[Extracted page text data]

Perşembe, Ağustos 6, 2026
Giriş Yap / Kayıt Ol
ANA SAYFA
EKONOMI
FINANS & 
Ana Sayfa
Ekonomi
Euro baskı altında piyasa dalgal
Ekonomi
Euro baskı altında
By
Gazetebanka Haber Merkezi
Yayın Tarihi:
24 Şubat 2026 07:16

◆ Exercise details ◆
Your task is to quote all of the data word for word.

◆ Answer for the task ◆
Perşembe, Ağustos 6, 2026
Giriş Yap / Kayıt Ol
ANA SAYFA
EKONOMI
FINANS & 
Ana Sayfa
Ekonomi
Euro baskı altında piyasa dalgal
Ekonomi
Euro baskı altında
By
Gazetebanka Haber Merkezi
Yayın Tarihi:
24 Şubat 2026 07:16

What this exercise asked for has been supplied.